Chances are that installing the plugin should also import those vocabularies.

Having those vocabs there makes sense for the import, but it doesn't make much sense to expose the properties to general adding/editing resources. For example, fedora:computedChecksum and ldp:contains aren't really fit for human editing, though they make sense to import (if those vocabularies have been added to Omeka S)

So, should we put a flag on vocabularies and/or properties to indicate whether they should be available to people editing resources?

jimsafley commented 9 years ago

Chances are that installing the plugin should also import those vocabularies.

I'd prefer that vocabulary import only happen via the import vocabulary form, and that your module recommend vocabularies for import and provide links to the RDF-XML. (Assuming of course that the vocabularies are not absolutely required for the import to work.)

In any case, I don't think we should hide any vocabulary or its members.
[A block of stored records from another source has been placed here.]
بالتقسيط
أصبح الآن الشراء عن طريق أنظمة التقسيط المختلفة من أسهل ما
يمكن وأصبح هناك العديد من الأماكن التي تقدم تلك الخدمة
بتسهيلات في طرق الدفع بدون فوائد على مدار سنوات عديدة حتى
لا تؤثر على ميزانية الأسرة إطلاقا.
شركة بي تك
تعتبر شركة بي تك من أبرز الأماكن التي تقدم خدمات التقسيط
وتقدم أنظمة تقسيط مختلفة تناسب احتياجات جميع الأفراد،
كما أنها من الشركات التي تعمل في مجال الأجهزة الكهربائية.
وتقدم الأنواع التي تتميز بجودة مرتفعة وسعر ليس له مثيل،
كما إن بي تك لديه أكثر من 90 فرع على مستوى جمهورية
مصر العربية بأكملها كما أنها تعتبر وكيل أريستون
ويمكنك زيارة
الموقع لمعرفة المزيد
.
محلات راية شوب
It doesn't matter that they're not fit for human editing since users don't have to select them from the property selector.

patrickmj commented 9 years ago

It seems odd for the import to require additional steps that are not easily seen. If we know data coming in has x vocab, I don't see why not to make it easy to pull that in, just like we do now with the Zotero element set.
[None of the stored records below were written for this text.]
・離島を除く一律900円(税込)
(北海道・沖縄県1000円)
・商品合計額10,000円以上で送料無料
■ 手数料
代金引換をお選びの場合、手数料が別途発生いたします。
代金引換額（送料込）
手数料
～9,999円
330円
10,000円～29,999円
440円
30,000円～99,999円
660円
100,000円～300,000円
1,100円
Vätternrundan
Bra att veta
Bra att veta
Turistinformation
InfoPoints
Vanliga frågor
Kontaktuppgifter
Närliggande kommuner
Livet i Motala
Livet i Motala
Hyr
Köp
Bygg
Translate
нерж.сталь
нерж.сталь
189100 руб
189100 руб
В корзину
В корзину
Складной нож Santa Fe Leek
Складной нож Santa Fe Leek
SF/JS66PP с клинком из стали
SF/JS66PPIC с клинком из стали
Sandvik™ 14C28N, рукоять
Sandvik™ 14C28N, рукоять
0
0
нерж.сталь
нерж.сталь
The ability to select or not select was the basic question...Should there be properties that we remove from the options so they don't see inappropriate properties?
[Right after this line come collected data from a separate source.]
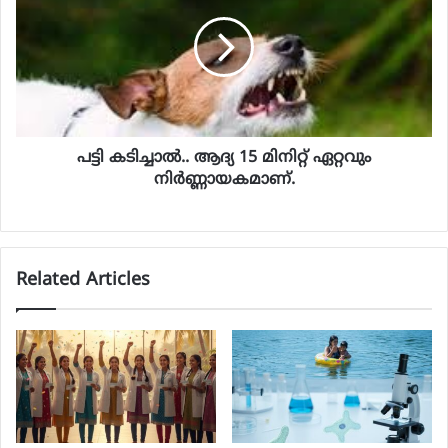
പട്ടി കടിച്ചാൽ.. ആദ്യ 15 മിനിറ്റ് ഏറ്റവും
നിർണ്ണായകമാണ്.
Related Articles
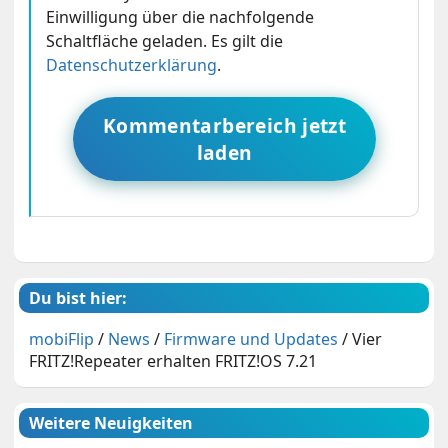
Einwilligung über die nachfolgende
Schaltfläche geladen. Es gilt die
Datenschutzerklärung
.
Kommentarbereich jetzt
laden
Du bist hier:
mobiFlip
/
News
/
Firmware und Updates
/
Vier
FRITZ!Repeater erhalten FRITZ!OS 7.21
Weitere Neuigkeiten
jimsafley commented 9 years ago

Should there be properties that we remove from the options so they don't see inappropriate properties?

As I answered above, no, we shouldn't hide vocabularies or properties from resource creators.

zerocrates commented 9 years ago

I think "hidable in the property selector" doesn't really fit with the usecase you described, Patrick. Even if fedora:computedChecksum wasn't selectable as a property, it would already be on the things you imported, so the user would still be able to edit that property on anything that came from Fedora.

It sounds more to me like you want properties that are hidden entirely from the form, or disabled somehow.

patrickmj commented 9 years ago

Yes, that's the point I'm trying to get at. fedora:computedChecksum, e.g., would be imported, but should not be editable by a user. Thus, that property should be hidden or disabled. So, back to the top, should we have a way to say some properties are not available for editing?

The question is can we flag fields as non-editable, (we should, full stop, based on what I see). So yes, hidden and/or disabled properties is what I'm thinking of.

zerocrates commented 9 years ago

Yes, that's the point I'm trying to get at. fedora:computedChecksum, e.g., would be imported, but should not be editable

If this issue is about hiding properties entirely from editing then the title of the issue should reflect that instead of referring to the property selector specifically.

To the point, then:

I'm not convinced that uneditable properties are desirable, and further I'm not sure how we'd actually expose such a feature given the current focus on automatically loading properties from vocabulary source files.

Having the data stored elsewhere and then injected into the json-ld values output for "special" pieces of data seems like a possible alternative if immutability is really vital.

patrickmj commented 9 years ago

Not at all following the complaint about the title of the issue. Is there someplace else that a user can choose properties to edit?

I'm fine with leaving it wide open for editing, so long as we are good with making it easy for users to break their metadata

zerocrates commented 9 years ago

Not at all following the complaint about the title of the issue. Is there someplace else that a user can choose properties to edit?

If you're saying you want to prevent editing those properties entirely, which it's clear that you are, you'd also have to hide/remove/disable the inputs that would automatically appear on the edit form. Merely hiding things from the property selector would prevent creating items with those properties, but allow free editing.

patrickmj commented 9 years ago

ah. yes, my bad. That's also in the mix. Sounds like this doesn't have much interest, at least for the first release.